Change TLS settings for all secure Sockets created to serve webpage requests. This configuration will be called once per BrowserContext.

Different Browsers (and sometimes versions) will present specific order and values for TLS ClientHello Ciphers, Extensions, Padding and other attributes. Because these values do not change for a specific version of a Browser, they're an easy way to pickup when a request says it's Chrome 97, but is actually coming from Node.js.

  • settings: ITlsSettings. TLS Settings that can be configured.
    • tlsClientHelloId string. A ClientHelloId that will be mimicked. This currently maps to uTLS values.
    • socketsPerOrigin number. The number of sockets to allocate before re-use for each Origin. This should mimic the source Browser settings.

onHttpAgentInitialized(agent)

Callback hook called after the network stack has been initialized. This configuration will be called once per BrowserContext.

This function can be useful to do any post setup lookup (eg, to determine the public IP allocated by a proxy URL).

  • agent: IHttpSocketAgent. The agent that has been initialized. This object will expose a method to initialize a new Socket (ie, to dial an IP lookup service).

onHttp2SessionConnect(request, settings)

Callback to manipulate the HTTP2 settings used to initialize a conversation.

Browsers and versions send specific HTTP2 settings that remain true across all operating systems and clean installations.

  • request: IHttpResourceLoadDetails. The request being made.
  • settings: IHttp2ConnectSettings. Settings that can be adjusted.
    • localWindowSize number. The HTTP2 initial window size to use.
    • settings http2.Settings. A node.js http2 module Settings object. It can be manipulated to change the settings sent to create an HTTP connection.

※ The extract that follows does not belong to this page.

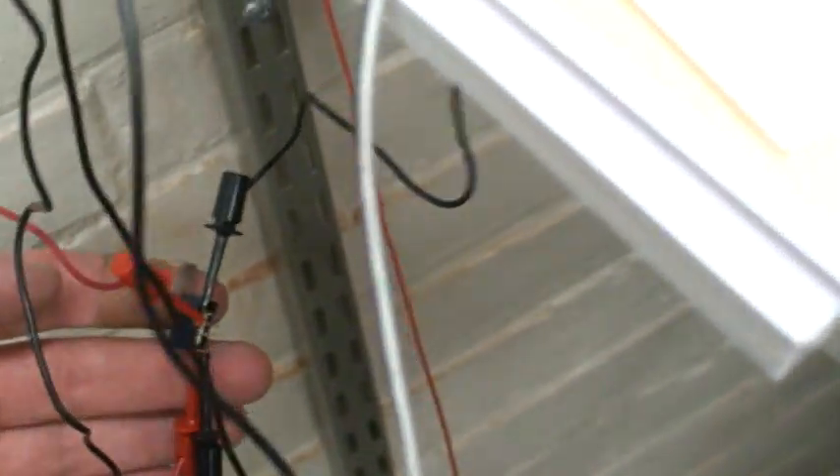I haven't made it pretty, I just have the wires connected with little test clips.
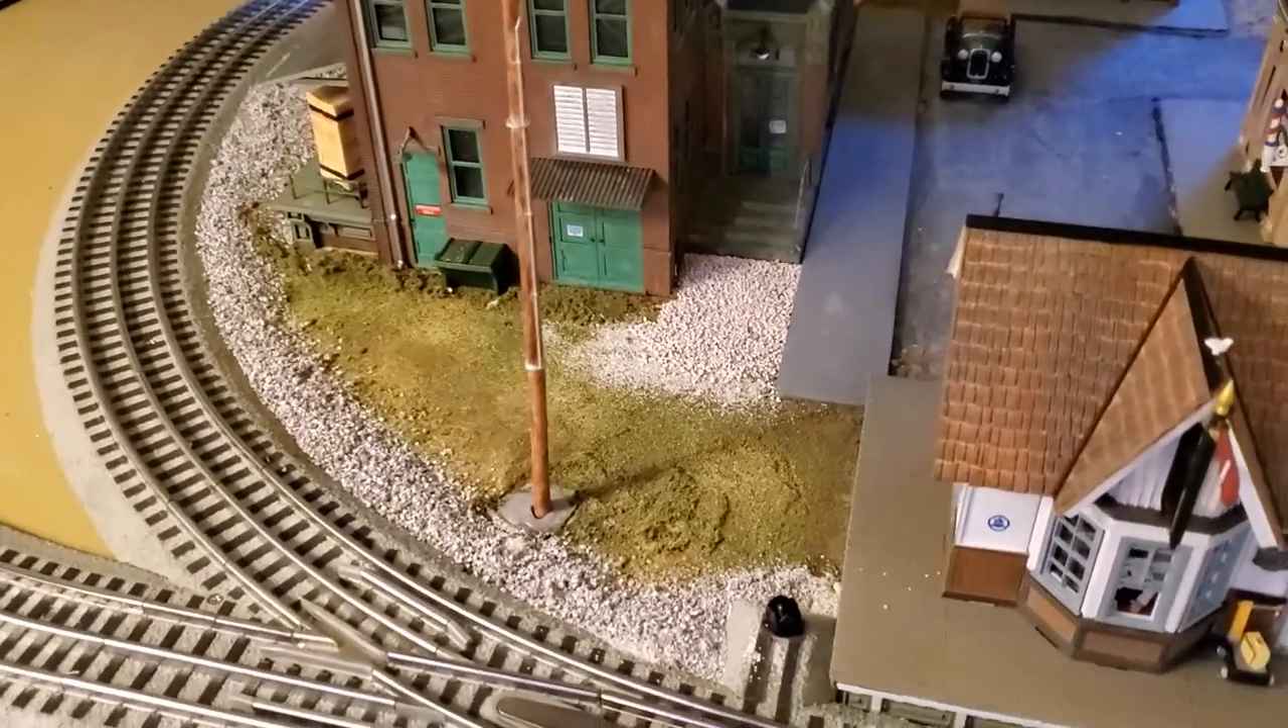I've got my utility pole put in here.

beforeHttpRequest(request)

Callback before each HTTP request. This hook provides the opportunity to manipulate or bypass each request before it's sent on to the destination URL.

Browsers and versions send specific HTTP header values and order that are consistent by Resource Type, Origin, Cookie status, and more. An emulator should ensure headers are correct before a request is sent.

  • request: IHttpResourceLoadDetails. The request being made. Details listed below are relevant to headers.
    • url: URL. The full destination URL.
    • isServerHttp2: boolean. Is this an HTTP2 request (the headers are different for HTTP/1 and 2).
    • method: string. The http method.
    • requestHeaders: IncomingHeaders. The headers that should be manipulated.
    • resourceType: IResourceType. The type of resource being requested.
    • originType: OriginType. The type of origin (none,same-origin,same-site,cross-site).

beforeHttpResponse(resource)

Callback before sending an HTTP response to the Browser. This can be used to track cookies on response, or implement a caching layer (ie, by tracking cache headers and sending on http request, then intercepting 304 response and sending a 200 + body).

websiteHasFirstPartyInteraction(url)

Callback after a Domain has had a First-Party User Interaction.

Some Browsers have implemented rules that Cookies cannot be set for a Domain until a user has explicitly loaded that site (it can also impact things like referer headers). This was put in place to avoid the technique to redirect a user through an ad tracking network as a way to set tracking cookies. To properly simulate cookies and headers, this method will help identify when a browser considers a Domain to have received first party interaction.

  • url: URL. The page that has been interacted with.